Investigation Report: Fatal collision with communication tower at the Sandy Lake Water Aerodrome, Ontario
Read the news release

Deployment notice


TSB deploys a team of investigators following an aircraft accident in the Sandy Lake First Nation, Ontario

Winnipeg, Manitoba, 27 May 2022 — The Transportation Safety Board of Canada (TSB) is deploying a team of investigators following an accident involving a Cessna U206G aircraft that occurred yesterday in the Sandy Lake First Nation, Ontario. The TSB is gathering information and assessing the occurrence.

Investigation information

Map showing the location of the occurrence


Photo of Eric Vermette

Mr. Vermette is the Manager, Central Region Operations for the TSB Air Investigation Branch and is based in Winnipeg, Manitoba. He joined the TSB in 2014 and holds a current airline transport pilot’s license and has accumulated over 5000 hours of flight time on various jet and propeller aircraft.

Prior to joining the TSB, Mr. Vermette worked for over 13 years in civil aviation including experience as a training pilot and as a check pilot. He also has over 5 years of experience as Chief Pilot in CAR 703, 704 and 705 operations. Mr. Vermette has flown in all parts of Canada and the USA and has extensive medevac flying experience.

Class of investigation

This is a class 4 investigation. These investigations are limited in scope, and while the final reports may contain limited analysis, they do not contain findings or recommendations. Class 4 investigations are generally completed within 220 days.
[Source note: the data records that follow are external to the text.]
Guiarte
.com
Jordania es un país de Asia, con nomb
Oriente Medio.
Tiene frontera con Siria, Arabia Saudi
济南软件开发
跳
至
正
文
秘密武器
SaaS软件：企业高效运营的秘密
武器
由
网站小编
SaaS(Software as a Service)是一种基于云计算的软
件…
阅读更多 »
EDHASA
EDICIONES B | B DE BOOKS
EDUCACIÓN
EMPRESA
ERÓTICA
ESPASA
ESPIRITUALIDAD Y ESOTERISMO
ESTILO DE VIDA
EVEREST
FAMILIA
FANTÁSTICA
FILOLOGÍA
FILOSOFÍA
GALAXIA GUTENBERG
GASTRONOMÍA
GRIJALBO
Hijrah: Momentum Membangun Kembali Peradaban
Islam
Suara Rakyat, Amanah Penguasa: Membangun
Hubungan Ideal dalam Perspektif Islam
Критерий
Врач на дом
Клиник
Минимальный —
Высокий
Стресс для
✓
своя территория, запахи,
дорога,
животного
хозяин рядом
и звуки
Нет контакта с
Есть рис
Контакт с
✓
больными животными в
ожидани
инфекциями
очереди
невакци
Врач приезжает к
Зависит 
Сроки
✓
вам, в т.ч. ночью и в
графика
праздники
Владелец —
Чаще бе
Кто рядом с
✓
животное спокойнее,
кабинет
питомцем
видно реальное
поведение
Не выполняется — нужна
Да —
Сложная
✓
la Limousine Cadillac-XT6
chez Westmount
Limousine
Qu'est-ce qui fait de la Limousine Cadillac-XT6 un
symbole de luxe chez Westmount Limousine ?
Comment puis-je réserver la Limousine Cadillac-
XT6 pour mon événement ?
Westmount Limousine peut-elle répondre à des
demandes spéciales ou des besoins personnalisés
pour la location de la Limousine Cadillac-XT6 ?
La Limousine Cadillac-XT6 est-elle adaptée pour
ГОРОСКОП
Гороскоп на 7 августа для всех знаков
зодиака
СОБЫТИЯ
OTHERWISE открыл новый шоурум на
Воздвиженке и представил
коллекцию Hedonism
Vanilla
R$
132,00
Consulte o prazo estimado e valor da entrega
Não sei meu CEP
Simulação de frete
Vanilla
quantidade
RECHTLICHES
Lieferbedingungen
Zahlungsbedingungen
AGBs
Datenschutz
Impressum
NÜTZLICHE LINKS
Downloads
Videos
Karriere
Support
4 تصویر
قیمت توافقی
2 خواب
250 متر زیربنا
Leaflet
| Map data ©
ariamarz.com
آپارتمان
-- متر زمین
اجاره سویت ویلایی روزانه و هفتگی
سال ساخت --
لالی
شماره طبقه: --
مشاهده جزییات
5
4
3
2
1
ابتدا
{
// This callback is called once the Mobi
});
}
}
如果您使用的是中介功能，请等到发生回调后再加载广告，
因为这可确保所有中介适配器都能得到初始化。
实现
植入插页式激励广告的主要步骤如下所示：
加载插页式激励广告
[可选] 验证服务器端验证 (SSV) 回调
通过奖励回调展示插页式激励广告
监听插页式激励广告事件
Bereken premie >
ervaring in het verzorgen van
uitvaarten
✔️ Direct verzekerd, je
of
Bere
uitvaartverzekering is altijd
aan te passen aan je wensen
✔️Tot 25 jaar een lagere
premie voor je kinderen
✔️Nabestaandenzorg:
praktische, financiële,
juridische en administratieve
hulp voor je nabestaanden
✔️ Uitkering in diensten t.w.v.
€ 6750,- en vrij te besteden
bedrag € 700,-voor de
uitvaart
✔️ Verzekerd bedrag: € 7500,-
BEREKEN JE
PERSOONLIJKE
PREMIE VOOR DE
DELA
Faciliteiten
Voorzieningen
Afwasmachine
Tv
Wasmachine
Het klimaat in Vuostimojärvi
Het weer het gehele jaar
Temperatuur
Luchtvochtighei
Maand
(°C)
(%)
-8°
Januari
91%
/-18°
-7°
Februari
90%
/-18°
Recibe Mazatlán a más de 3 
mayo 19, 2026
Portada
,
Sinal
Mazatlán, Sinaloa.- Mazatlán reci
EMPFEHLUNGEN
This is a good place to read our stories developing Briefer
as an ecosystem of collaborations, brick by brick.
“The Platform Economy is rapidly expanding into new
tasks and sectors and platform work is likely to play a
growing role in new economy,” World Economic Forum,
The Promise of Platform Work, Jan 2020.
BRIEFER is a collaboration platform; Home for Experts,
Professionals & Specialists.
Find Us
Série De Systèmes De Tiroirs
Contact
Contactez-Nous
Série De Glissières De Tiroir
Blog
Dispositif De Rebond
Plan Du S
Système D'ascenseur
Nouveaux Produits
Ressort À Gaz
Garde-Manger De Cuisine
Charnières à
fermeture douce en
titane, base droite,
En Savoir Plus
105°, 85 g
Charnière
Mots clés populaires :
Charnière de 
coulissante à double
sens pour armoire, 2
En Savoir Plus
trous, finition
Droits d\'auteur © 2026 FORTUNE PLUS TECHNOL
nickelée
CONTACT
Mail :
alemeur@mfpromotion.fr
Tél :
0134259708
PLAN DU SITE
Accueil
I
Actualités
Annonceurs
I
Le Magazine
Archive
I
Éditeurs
For more information, see the Policy on Occurrence Classification.

TSB investigation process

There are 3 phases to a TSB investigation

  1. Field phase: a team of investigators examines the occurrence site and wreckage, interviews witnesses and collects pertinent information.
  2. Examination and analysis phase: the TSB reviews pertinent records, tests components of the wreckage in the lab, determines the sequence of events and identifies safety deficiencies. When safety deficiencies are suspected or confirmed, the TSB advises the appropriate authority without waiting until publication of the final report.
  3. Report phase: a confidential draft report is approved by the Board and sent to persons and corporations who are directly concerned by the report. They then have the opportunity to dispute or correct information they believe to be incorrect. The Board considers all representations before approving the final report, which is subsequently released to the public.

For more information, see our Investigation process page.

The TSB is an independent agency that investigates air, marine, pipeline, and rail transportation occurrences. Its sole aim is the advancement of transportation safety. It is not the function of the Board to assign fault or determine civil or criminal liability.